What to work on:
Continue the write-up on State v. Hopper below from the point where it stops.

Text shown:
##############################
The court of appeals issued several opinions yesterday. Among the most interesting is State v. Hopper, a case that addresses when an officer’s mistaken beliefs can support an investigative stop.
The defendant in Hopper was driving on Piedmont Circle, a loop road in an apartment complex in Winston-Salem. It was raining heavily. An officer noticed that the defendant’s tail lights were not on, and concluded that the defendant was violating G.S. 20-129, which requires a vehicle’s tail lights to be on whenever the vehicle is on a public street and its windshield wipers are in use. The officer therefore stopped the defendant. During the stop, the officer noticed drugs and a gun, which led to criminal charges against the defendant.
The defendant moved to suppress, arguing that Piedmont Circle was not a public street and that the officer therefore lacked reasonable suspicion for the stop. The trial court denied the motion to suppress, the defendant pled guilty and appealed, and the court of appeals affirmed. The appellate court assumed arguendo that Piedmont Circle was not a public street, but held that even if it wasn’t, the officer reasonably believed that it was, and that a reasonable mistake of fact can provide the reasonable suspicion necessary for a traffic stop.
##############################
Stored dataset items:
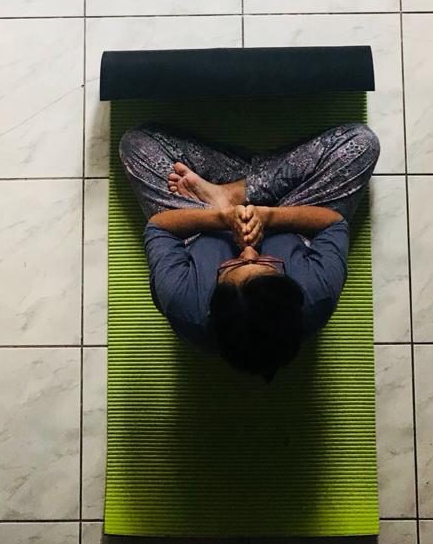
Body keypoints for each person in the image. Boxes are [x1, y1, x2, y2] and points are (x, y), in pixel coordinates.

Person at [119, 122, 380, 382]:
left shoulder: (182, 302)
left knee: (137, 145)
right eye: (267, 262)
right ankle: (245, 188)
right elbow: (333, 223)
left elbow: (159, 227)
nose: (248, 251)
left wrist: (220, 216)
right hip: (291, 213)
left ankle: (230, 193)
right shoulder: (318, 294)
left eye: (232, 266)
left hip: (200, 223)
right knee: (361, 144)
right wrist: (269, 216)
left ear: (212, 304)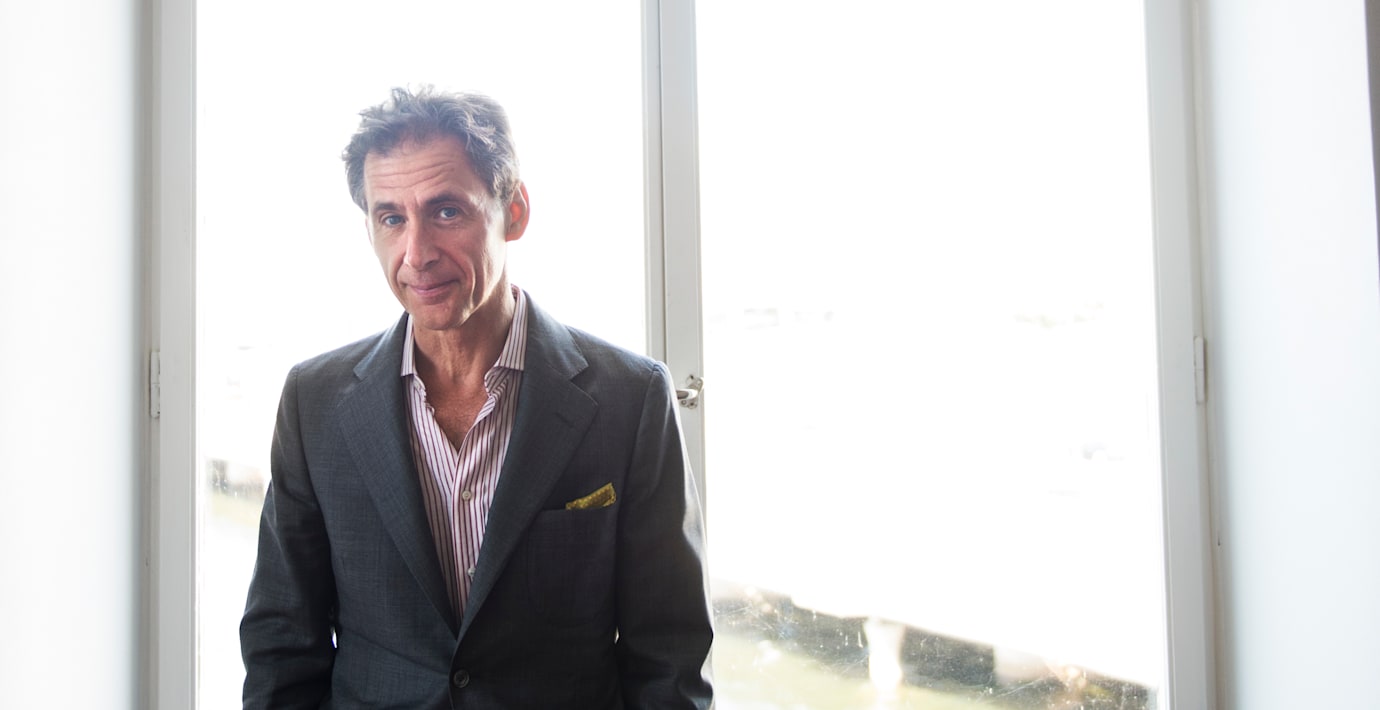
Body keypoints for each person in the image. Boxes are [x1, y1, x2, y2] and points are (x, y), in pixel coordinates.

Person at [240, 86, 714, 709]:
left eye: (446, 212)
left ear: (513, 212)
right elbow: (281, 643)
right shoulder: (315, 402)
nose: (416, 254)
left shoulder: (631, 398)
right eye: (391, 218)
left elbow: (670, 655)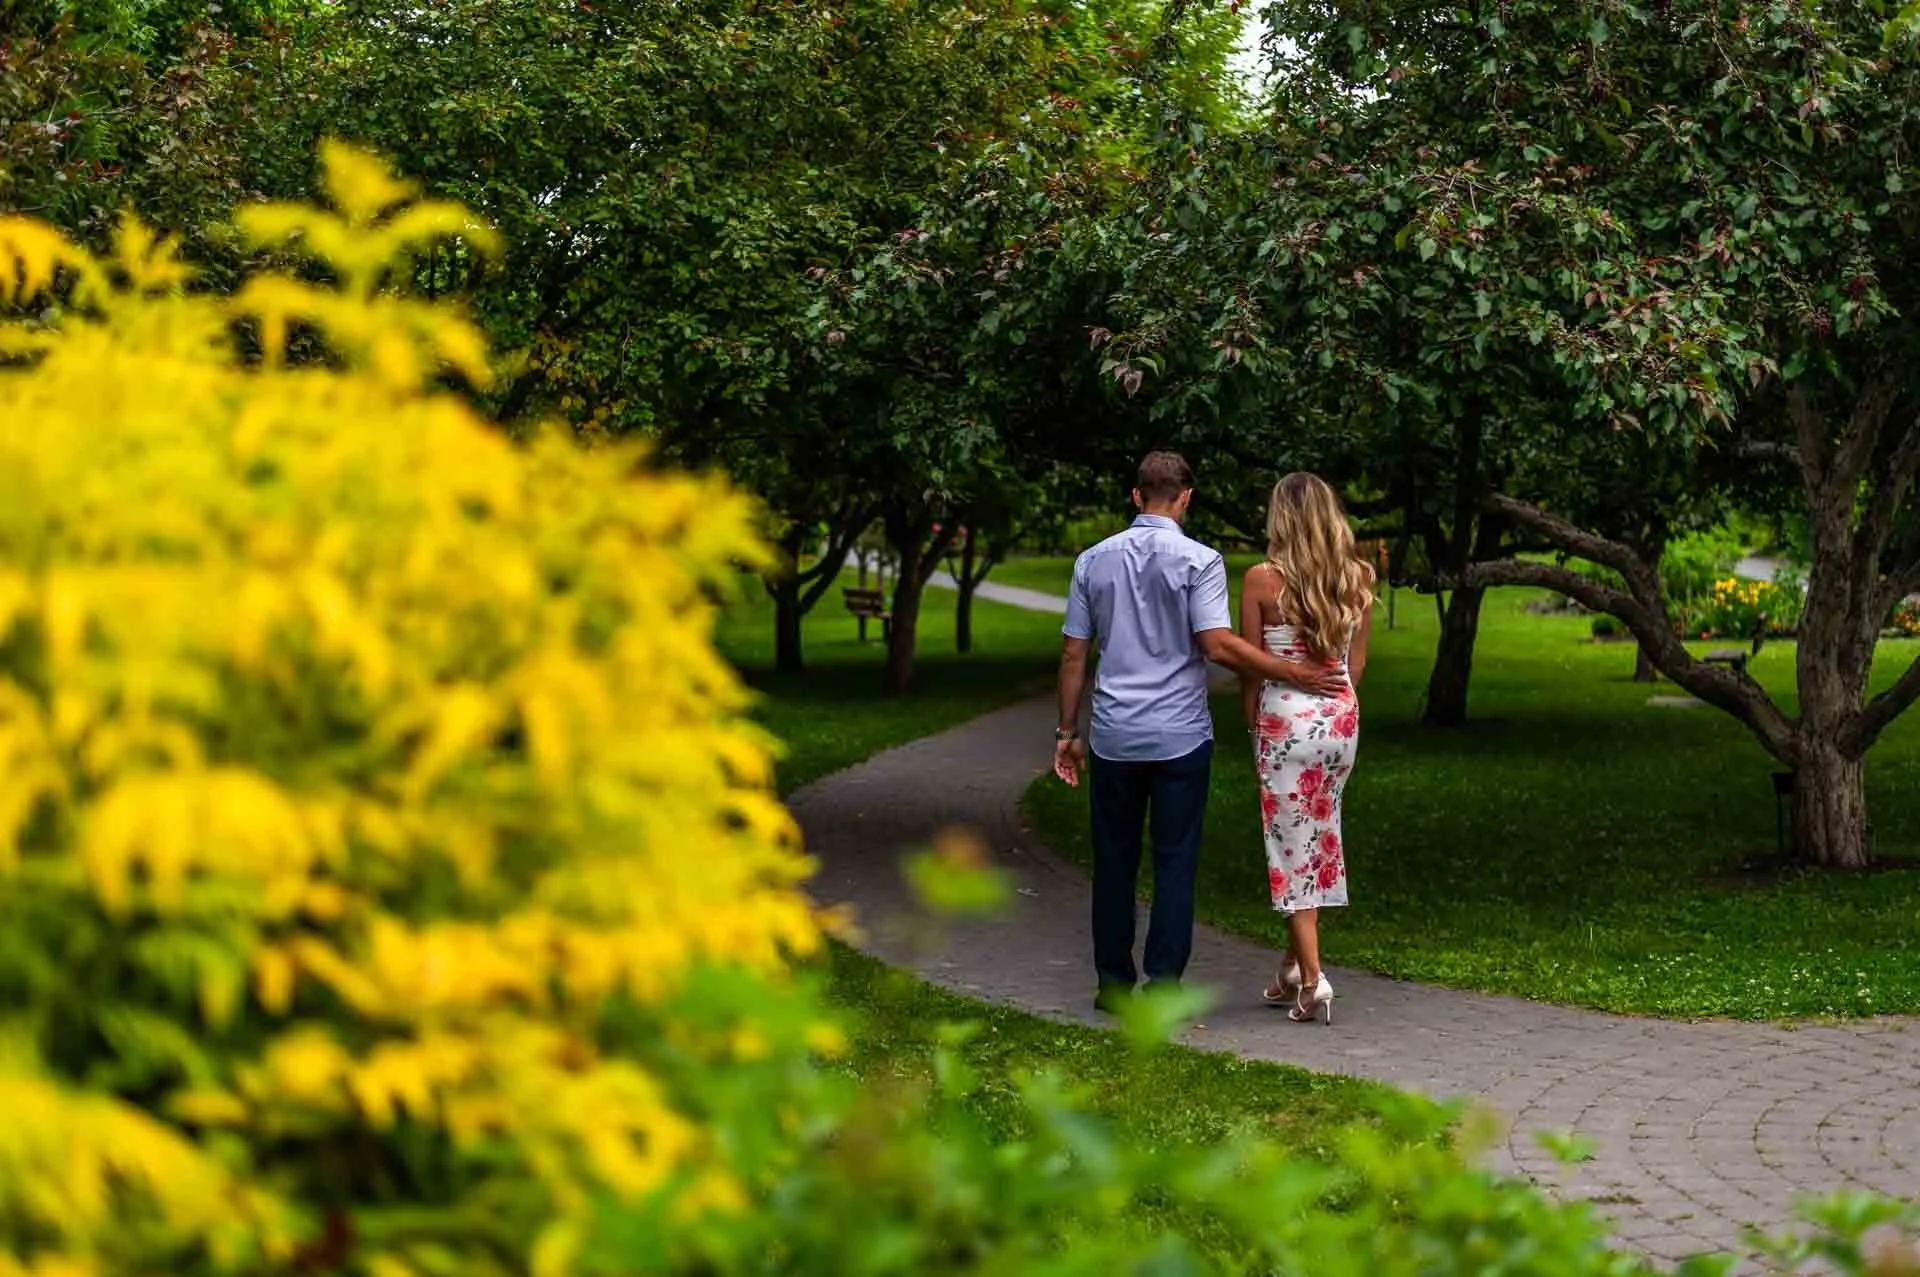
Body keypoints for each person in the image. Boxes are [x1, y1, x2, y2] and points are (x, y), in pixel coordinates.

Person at [1053, 452, 1346, 1013]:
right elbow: (1215, 644)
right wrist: (1290, 672)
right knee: (1175, 859)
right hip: (1181, 735)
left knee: (1112, 860)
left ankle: (1113, 983)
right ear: (1185, 497)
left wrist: (1068, 731)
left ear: (1137, 496)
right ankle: (1163, 984)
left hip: (1114, 733)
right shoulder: (1201, 561)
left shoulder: (1092, 560)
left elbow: (1073, 652)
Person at [1239, 472, 1374, 1026]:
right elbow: (1356, 665)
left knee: (1288, 847)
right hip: (1340, 721)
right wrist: (1333, 711)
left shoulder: (1261, 581)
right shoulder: (1359, 577)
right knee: (1317, 836)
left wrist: (1254, 731)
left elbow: (1249, 665)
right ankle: (1291, 967)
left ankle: (1314, 981)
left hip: (1284, 723)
##############################
Exercise output:
The principle that a reasonable mistake of fact can provide reasonable suspicion appears to be uncontroversial. But a reasonable mistake of law cannot provide reasonable suspicion in North Carolina. State v. McLamb, 186 N.C. App. 124 (2007). (How to handle officers’ reasonable mistakes of law is controversial nationally. 38 Geo. L. J. Ann. Rev. Crim. Pro. 43, 48 (2009) (noting that “[t]he circuits have split on whether an officer’s mistaken belief that a traffic violation has occurred will support an investigatory stop if the mistake is one of law,” and collecting cases).)
So, was the mistake in Hopper really one of fact, or was it one of law? This issue received little or no attention from the court and from the parties, but McLamb provides an interesting comparison. The officer in that case believed that the speed limit on a particular road was 20 m.p.h., when it was actually 55 m.p.h. In Hopper, the officer believed that a particular road was a public street, though the court of appeals assumed arguendo that it was not. It may not be immediately obvious whether these are mistakes of law or fact, but it seems to me that whatever they are, they are the same thing. In other words, I don’t think that the assumed facts of Hopper can be distinguished from the facts of McLamb, which held that the officer’s mistake about the speed limit was one of law.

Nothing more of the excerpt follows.